Würselen. Die Sportler sind erfolgreich, auch der Nachwuchs stellt sich ein. Sorgenfrei ist Josef Kuck als Vorsitzender der DJK Westwacht Weiden dennoch nicht. Die Hallennutzungsgebühren und der Zustand der Sportstätten machen den Mitgliedern zu schaffen. Über steigenden Zulauf und neue Konzepte hat er im Wochenendinterview mit Markus Roß gesprochen.

Bei der Jahreshauptversammlung vor wenigen Wochen sprachen Sie von einem bemerkenswerten Vereinsjahr 2014. Wie ist die DJK mit ihren über 700 Mitgliedern derzeit aufgestellt?

Kuck: Mit unseren vier Abteilungs-Jubiläen – 90 Jahre Handball, 75 Jahre Weidener Jungenspiel, 60 Jahre Tischtennis und 35 Jahre Fahnenschwenker Grün-Weiß – hatten wir in der Tat ein bemerkenswertes Vereinsjahr.
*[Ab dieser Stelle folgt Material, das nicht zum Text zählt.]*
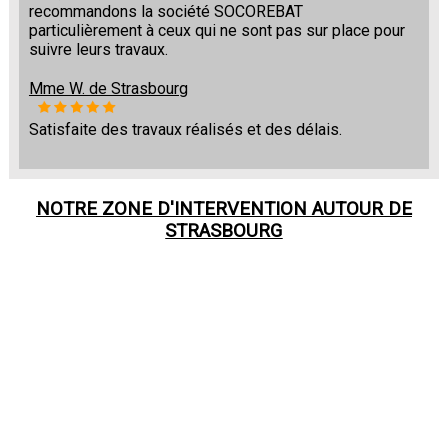
recommandons la société SOCOREBAT
particulièrement à ceux qui ne sont pas sur place pour
suivre leurs travaux.
Mme W. de Strasbourg
Satisfaite des travaux réalisés et des délais.
NOTRE ZONE D'INTERVENTION AUTOUR DE
STRASBOURG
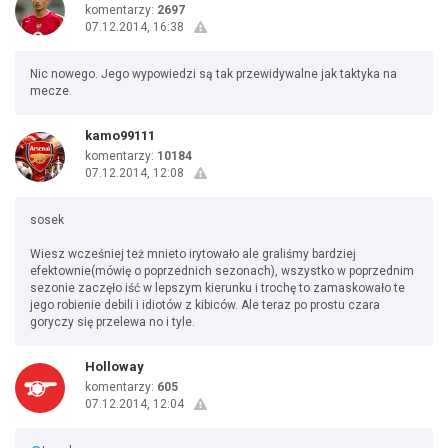
komentarzy:
2697
07.12.2014, 16:38
Nic nowego. Jego wypowiedzi są tak przewidywalne jak taktyka na
mecze.
kamo99111
komentarzy:
10184
07.12.2014, 12:08
sosek
Wiesz wcześniej też mnieto irytowało ale graliśmy bardziej
efektownie(mówię o poprzednich sezonach), wszystko w poprzednim
sezonie zaczęło iść w lepszym kierunku i trochę to zamaskowało te
jego robienie debili i idiotów z kibiców. Ale teraz po prostu czara
goryczy się przelewa no i tyle.
Holloway
komentarzy:
605
07.12.2014, 12:04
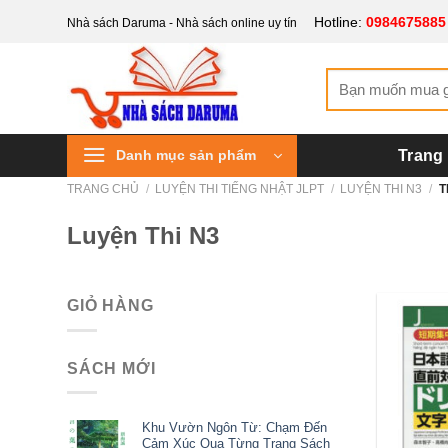
Bỏ
Hotline:
0984675885
Nhà sách Daruma - Nhà sách online uy tín
qua
nội
Tìm
dung
kiếm:
Danh mục sản phẩm
Trang
TRANG CHỦ
/
LUYỆN THI TIẾNG NHẬT JLPT
/
LUYỆN THI N3
/
T
Luyện Thi N3
GIỎ HÀNG
SÁCH MỚI
Khu Vườn Ngôn Từ: Chạm Đến
Cảm Xúc Qua Từng Trang Sách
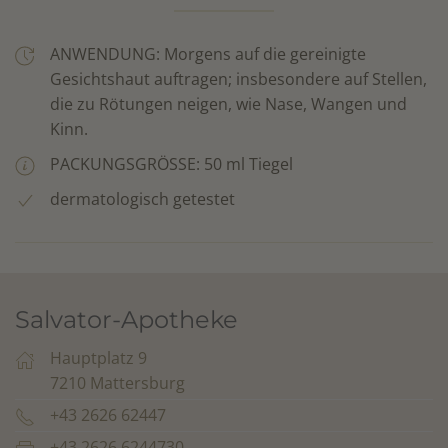
ANWENDUNG: Morgens auf die gereinigte
Gesichtshaut auftragen; insbesondere auf Stellen,
die zu Rötungen neigen, wie Nase, Wangen und
Kinn.
PACKUNGSGRÖSSE: 50 ml Tiegel
dermatologisch getestet
Salvator-Apotheke
Hauptplatz 9
7210 Mattersburg
+43 2626 62447
+43 2626 6244730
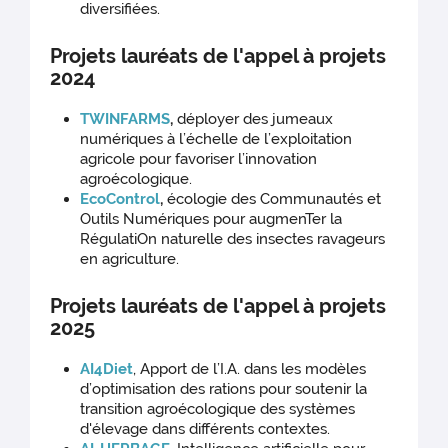
diversifiées.
Projets lauréats de l'appel à projets
2024
TWINFARMS
,
déployer des jumeaux
numériques à l’échelle de l’exploitation
agricole pour favoriser l’innovation
agroécologique.
EcoControl
,
écologie des Communautés et
Outils Numériques pour augmenTer la
RégulatiOn naturelle des insectes ravageurs
en agriculture.
Projets lauréats de l'appel à projets
2025
AI4Diet
, Apport de l’I.A. dans les modèles
d’optimisation des rations pour soutenir la
transition agroécologique des systèmes
d'élevage dans différents contextes.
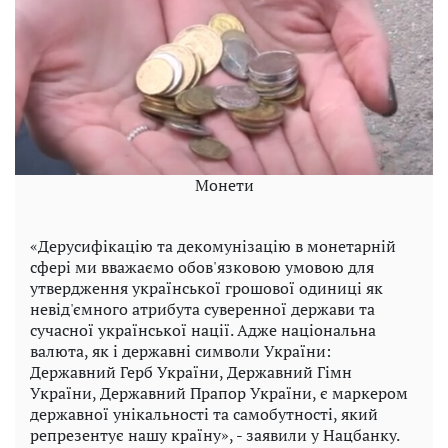
Монети
«Дерусифікацію та декомунізацію в монетарній
сфері ми вважаємо обов'язковою умовою для
утвердження української грошової одиниці як
невід'ємного атрибута суверенної держави та
сучасної української нації. Адже національна
валюта, як і державні символи України:
Державний Герб України, Державний Гімн
України, Державний Прапор України, є маркером
державної унікальності та самобутності, який
репрезентує нашу країну», - заявили у Нацбанку.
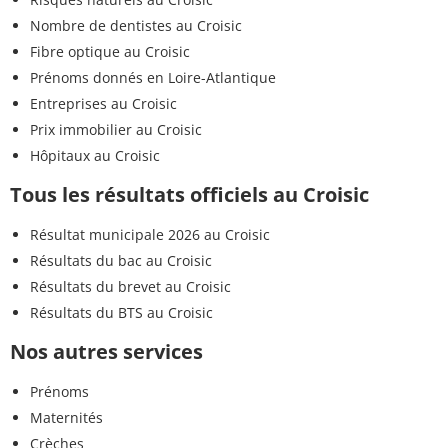
Nombre de dentistes au Croisic
Fibre optique au Croisic
Prénoms donnés en Loire-Atlantique
Entreprises au Croisic
Prix immobilier au Croisic
Hôpitaux au Croisic
Tous les résultats officiels au Croisic
Résultat municipale 2026 au Croisic
Résultats du bac au Croisic
Résultats du brevet au Croisic
Résultats du BTS au Croisic
Nos autres services
Prénoms
Maternités
Crèches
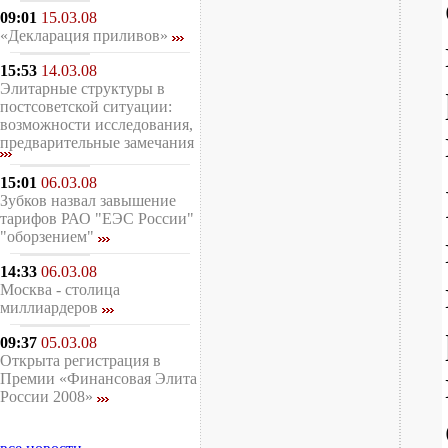
09:01
15.03.08
«Декларация приливов»
15:53
14.03.08
Элитарные структуры в
постсоветской ситуации:
возможности исследования,
предварительные замечания
15:01
06.03.08
Зубков назвал завышение
тарифов РАО "ЕЭС России"
"оборзением"
14:33
06.03.08
Москва - столица
миллиардеров
09:37
05.03.08
Открыта регистрация в
Премии «Финансовая Элита
России 2008»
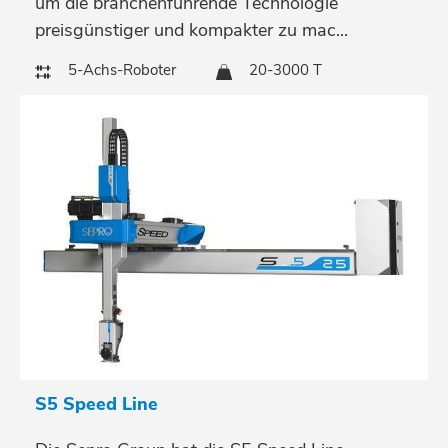
um die branchenführende Technologie
preisgünstiger und kompakter zu mac...
5-Achs-Roboter
20-3000 T
S5 Speed Line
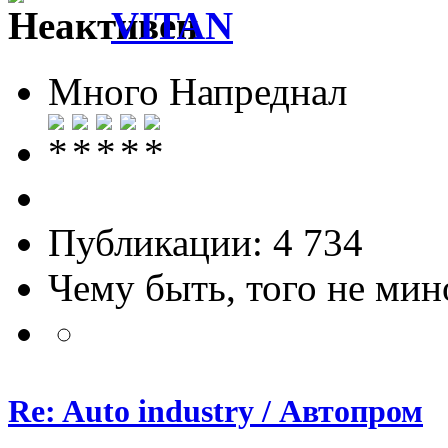
VITAN
Много Напреднал
Публикации: 4 734
Чему быть, того не мин
Re: Auto industry / Автопром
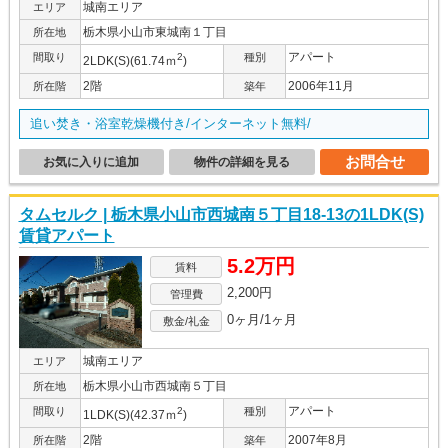
城南エリア
エリア
栃木県小山市東城南１丁目
所在地
アパート
間取り
2
種別
2LDK(S)(61.74ｍ
)
2階
2006年11月
所在階
築年
追い焚き・浴室乾燥機付き/インターネット無料/
お問合せ
お気に入りに追加
物件の詳細を見る
タムセルク | 栃木県小山市西城南５丁目18-13の1LDK(S)
賃貸アパート
5.2万円
賃料
2,200円
管理費
0ヶ月/1ヶ月
敷金/礼金
城南エリア
エリア
栃木県小山市西城南５丁目
所在地
アパート
間取り
2
種別
1LDK(S)(42.37ｍ
)
2階
2007年8月
所在階
築年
Wir bieten in unseren weiteren Abteilungen Breitensport und Radwandern und weitere attraktive und zeitgemäße Sportangebote für Jung und Alt. Zusätzlich tragen wir seit Jahrzehnten auch dem Bedürfnis unserer Mitglieder nach Geselligkeit in netter Gemeinschaft bei den Veranstaltungen des Weidener Jungenspiels und dem Karneval bei der JUKIWE Rechnung. Wir fühlen uns dem Sport und dem Brauchtum gleichermaßen verpflichtet.
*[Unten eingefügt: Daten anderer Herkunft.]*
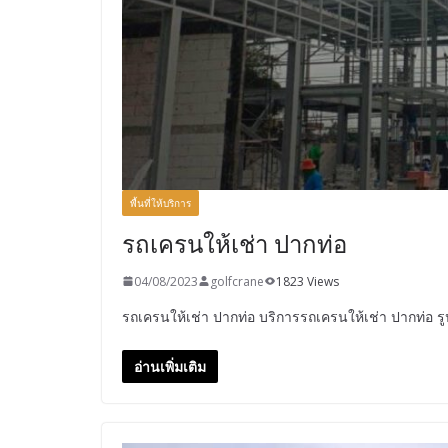
พื้นที่ให้บริการ
รถเครนให้เช่า ปากท่อ
04/08/2023
golfcrane
1823 Views
รถเครนให้เช่า ปากท่อ บริการรถเครนให้เช่า ปากท่อ 
อ่านเพิ่มเติม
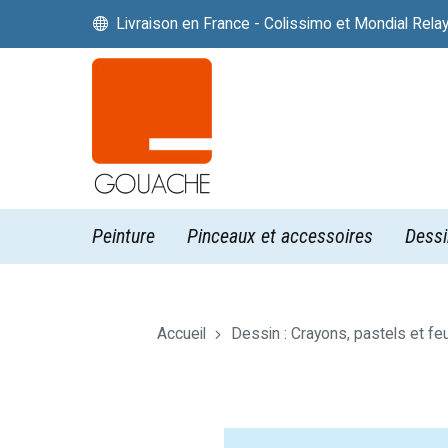
Livraison en France - Colissimo et Mondial Rela


Peinture
Pinceaux et accessoires
Dessi
Accueil
Dessin : Crayons, pastels et fe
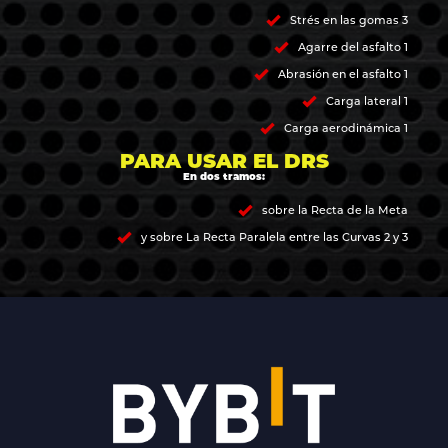
Strés en las gomas 3
Agarre del asfalto 1
Abrasión en el asfalto 1
Carga lateral 1
Carga aerodinámica 1
PARA USAR EL DRS
En dos tramos:
sobre la Recta de la Meta
y sobre La Recta Paralela entre las Curvas 2 y 3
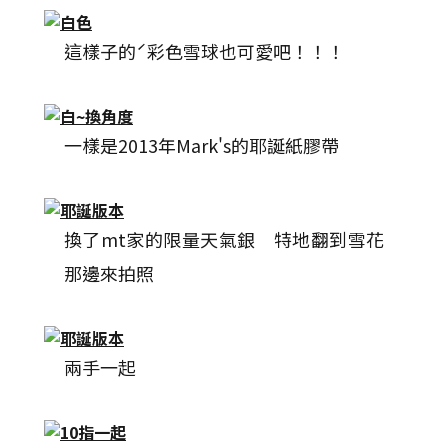
這樣子的ˊ彩色雪球也可愛吧！！！
一樣是2013年Mark's的耶誕紙膠帶
換了mt家的限量天氣銀 特地翻到雪花
那邊來拍照
兩手一起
Wie entwickelten sich denn die einzelnen Abteilungen des Vereins?

Kuck: Von der Leistungsfähigkeit des Weidener Jungenspiels konnte man sich erst kürzlich bei der Weidener Kirmes ein eindrucksvolles Bild verschaffen. Der Zuspruch aus der Bevölkerung ist sehr konstant, was nicht zuletzt auch mit unserer zweiten Abteilung, der Fahnenschwenkergruppe Grün-Weiß Weiden, zusammenhängt, die unter der langjährigen Leitung von Friedbert Willems mit ihren 34 Aktiven nicht nur die größte weit und breit ist, sondern immer wieder neue spektakuläre Shows mit Fahnenschwenken auf höchstem Niveau zeigt. Unsere Radwander-Abteilung mit Dieter Schöner an der Spitze bietet für Herren älteren Alters im Frühjahr/Sommer geführte Radtouren an und im Herbst/Winter Wanderungen in die nähere Umgebung. Die Betonung von Geselligkeit und Kameradschaft hat sich rundgesprochen und zieht immer mehr Sportkameraden an.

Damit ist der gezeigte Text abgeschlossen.